- WORK REQUEST:
Within the entries below, find every line that has the string "период", then copy it.

- MATERIAL FOR THIS EXERCISE:
————
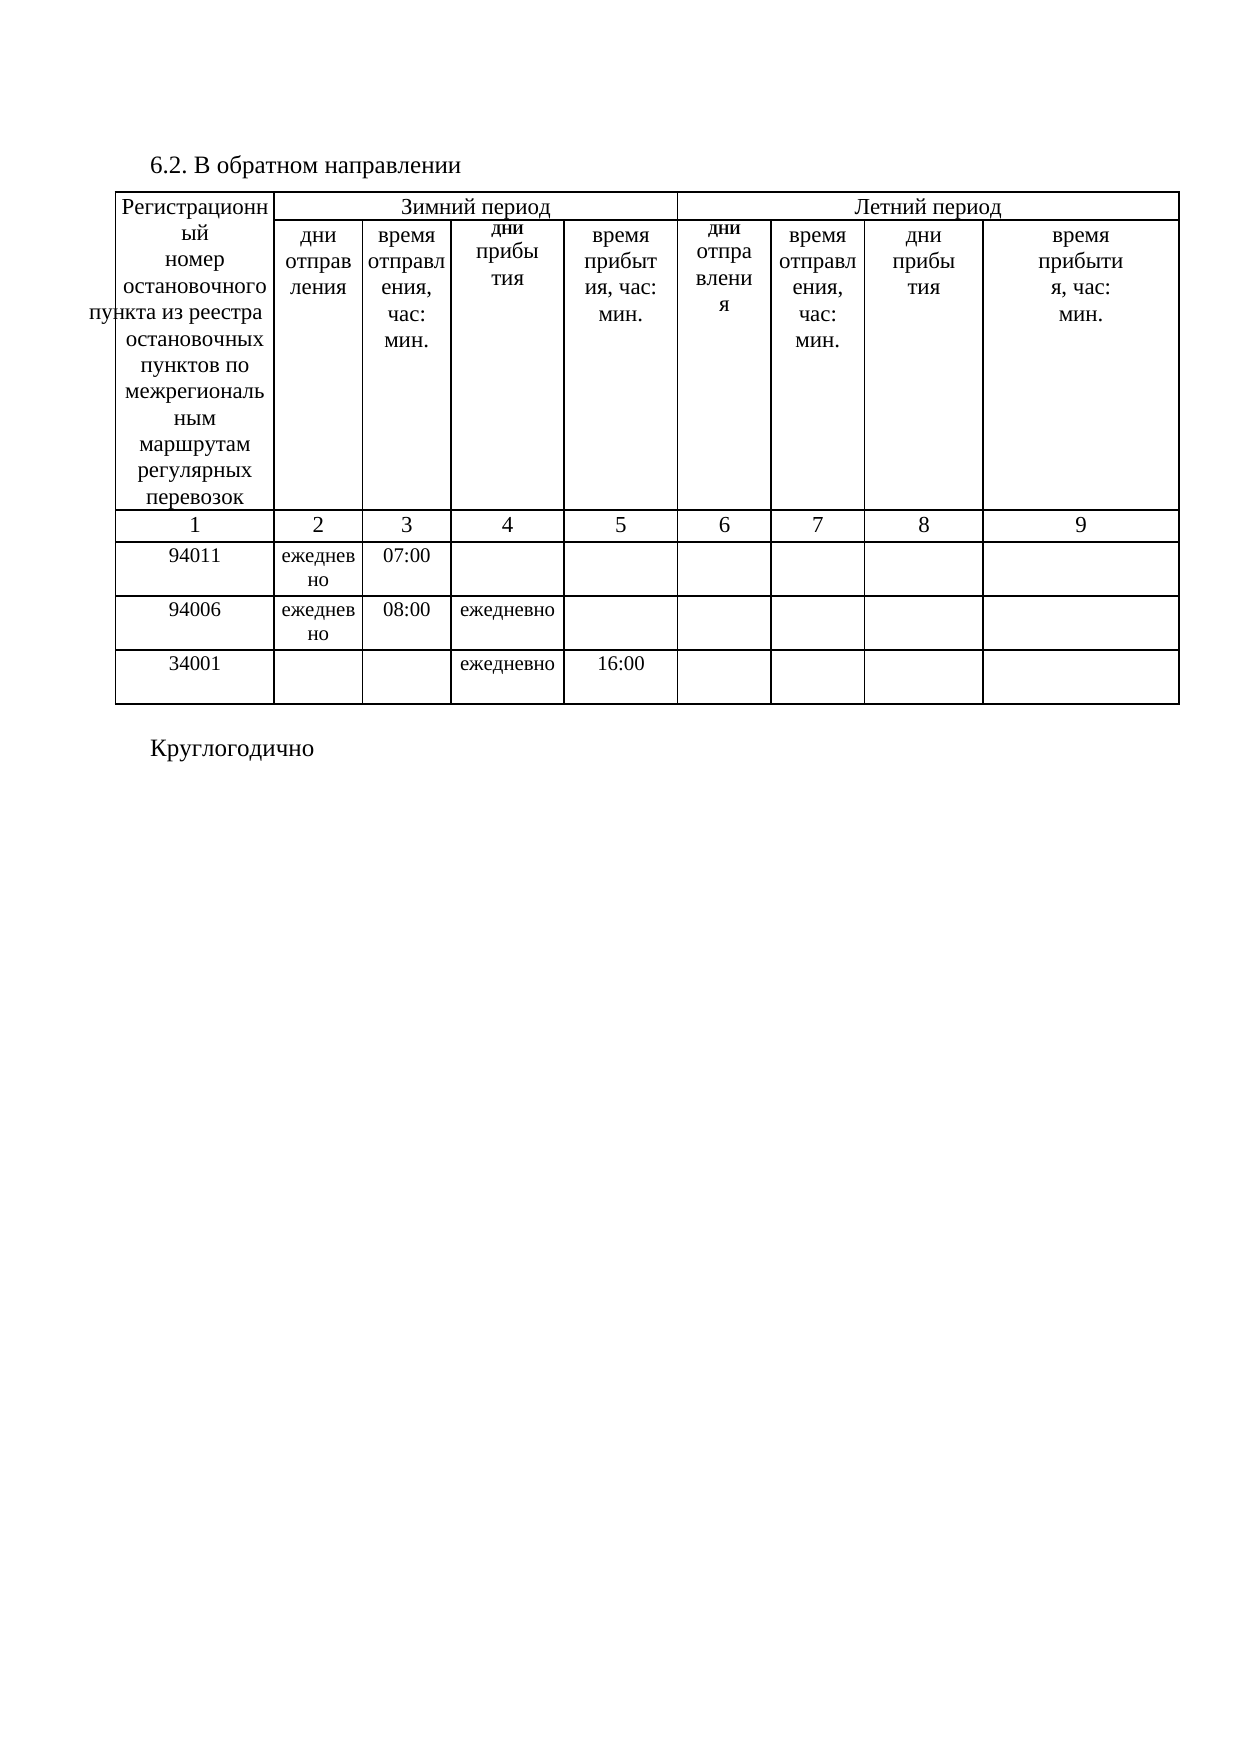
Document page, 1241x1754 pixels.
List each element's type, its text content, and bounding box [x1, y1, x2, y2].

table_cell [678, 597, 770, 649]
table_cell ежедневно [452, 597, 563, 649]
table_cell ежедневно [275, 597, 362, 649]
table_cell [275, 651, 362, 703]
text Круглогодично [150, 733, 1090, 762]
table_cell [772, 651, 864, 703]
table_header Регистрационный номер остановочного пункта из реестра остановочных пунктов по межрегиональным маршрутам регулярных перевозок [116, 193, 273, 509]
table_cell 6 [678, 511, 770, 541]
table_cell ДНИ отпра влени я [678, 221, 770, 509]
table_cell [865, 543, 982, 595]
table_cell время отправл ения, час: мин. [772, 221, 864, 509]
table_cell 5 [565, 511, 677, 541]
table_header Зимний период [275, 193, 677, 219]
table_cell [565, 543, 677, 595]
table_cell [865, 597, 982, 649]
table_cell 07:00 [363, 543, 450, 595]
table_cell 34001 [116, 651, 273, 703]
table_cell [678, 543, 770, 595]
table_cell время прибыт ия, час: мин. [565, 221, 677, 509]
table_cell [865, 651, 982, 703]
table_cell [678, 651, 770, 703]
table_cell ежедневно [275, 543, 362, 595]
table_cell дни прибы тия [865, 221, 982, 509]
table_cell 1 [116, 511, 273, 541]
table_cell [772, 597, 864, 649]
table_cell 16:00 [565, 651, 677, 703]
table_cell 94011 [116, 543, 273, 595]
table_cell дни отправ ления [275, 221, 362, 509]
table_cell [772, 543, 864, 595]
table_cell 8 [865, 511, 982, 541]
table_cell 9 [984, 511, 1178, 541]
table_cell время отправл ения, час: мин. [363, 221, 450, 509]
table_cell [984, 543, 1178, 595]
table_cell 7 [772, 511, 864, 541]
table_cell [452, 543, 563, 595]
table_cell [984, 651, 1178, 703]
table_cell время прибыти я, час: мин. [984, 221, 1178, 509]
table_cell 3 [363, 511, 450, 541]
table_cell [363, 651, 450, 703]
table_cell ежедневно [452, 651, 563, 703]
table_cell 08:00 [363, 597, 450, 649]
table_header Летний период [678, 193, 1178, 219]
text 6.2. В обратном направлении [150, 150, 1090, 179]
table_cell 4 [452, 511, 563, 541]
table_cell [565, 597, 677, 649]
table_cell 2 [275, 511, 362, 541]
table_cell 94006 [116, 597, 273, 649]
table_cell ДНИ прибы тия [452, 221, 563, 509]
table_cell [984, 597, 1178, 649]
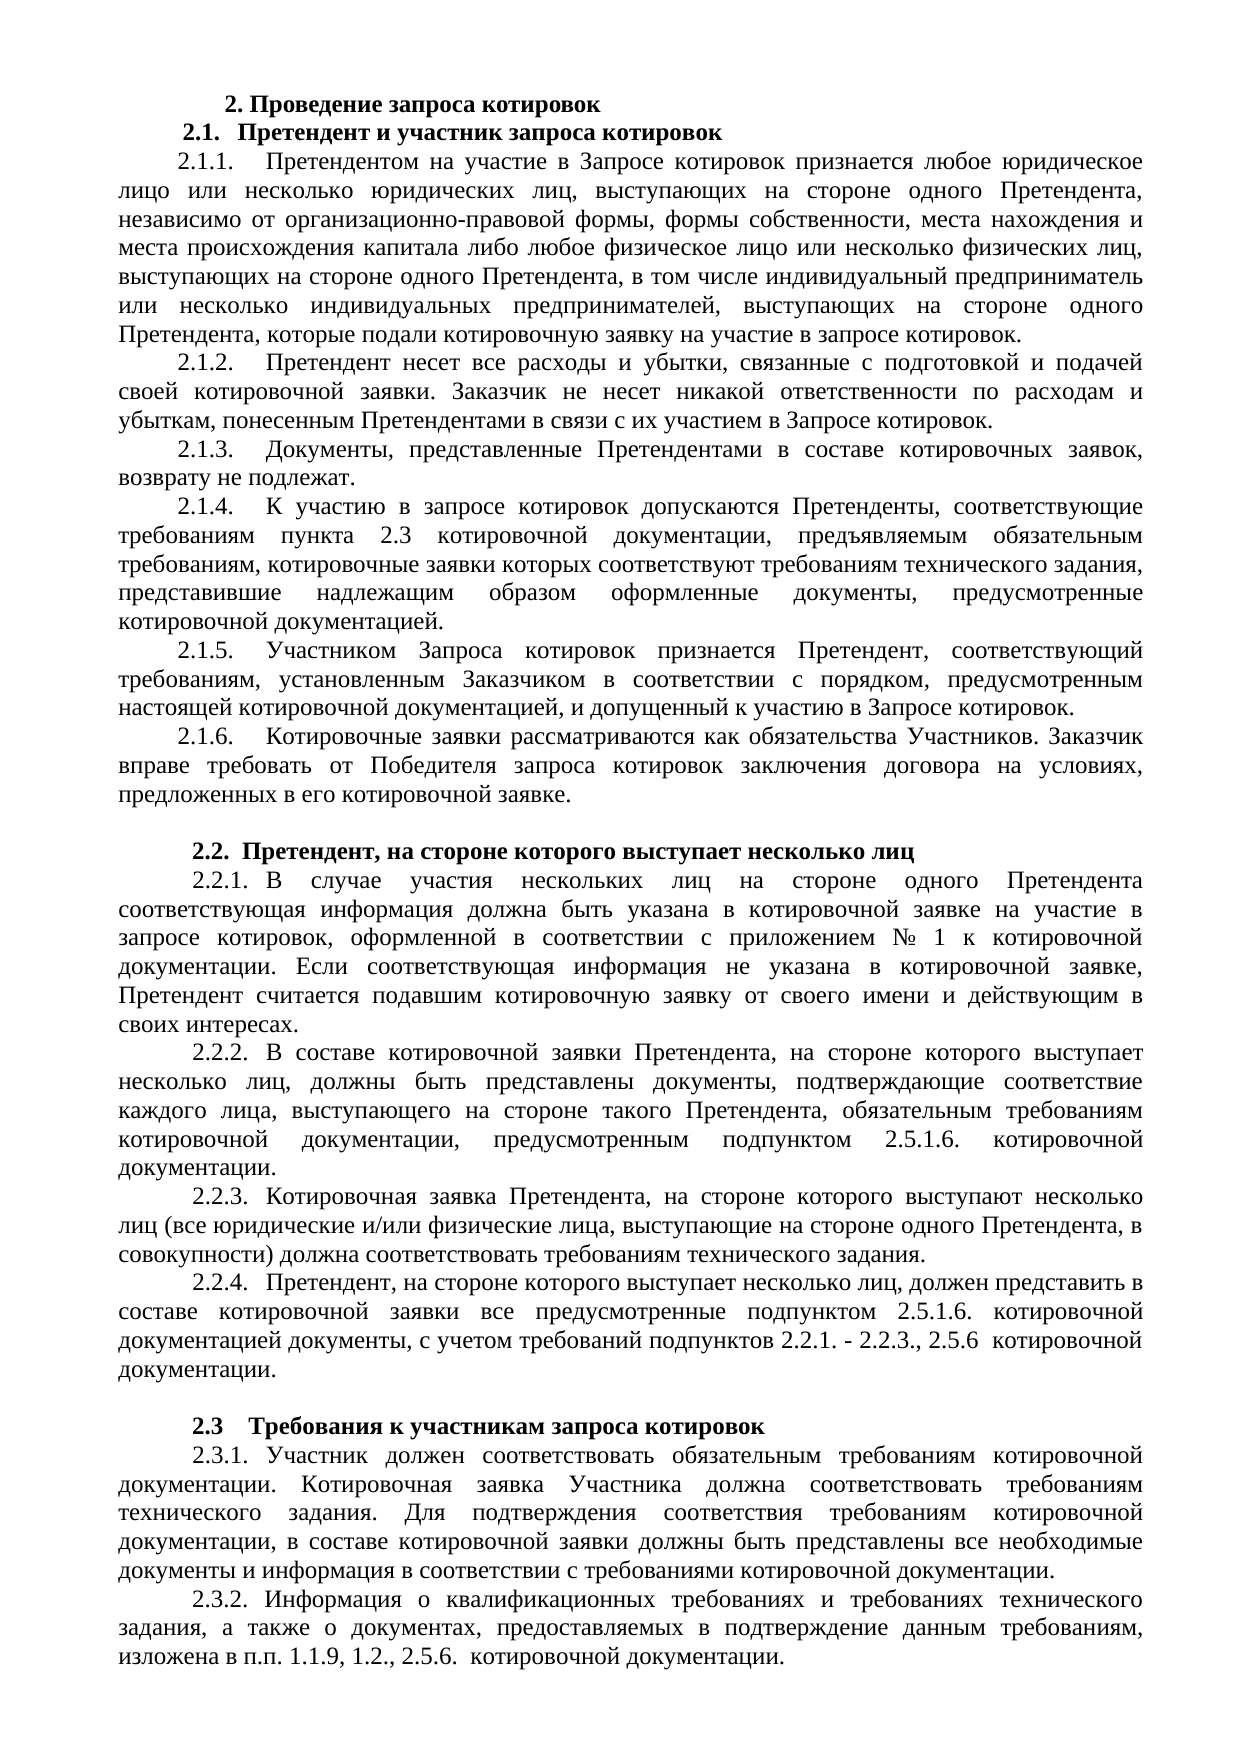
————
- ANSWER TO THE PROBLEM:
table_header Зимний период [275, 193, 677, 219]
table_header Летний период [678, 193, 1178, 219]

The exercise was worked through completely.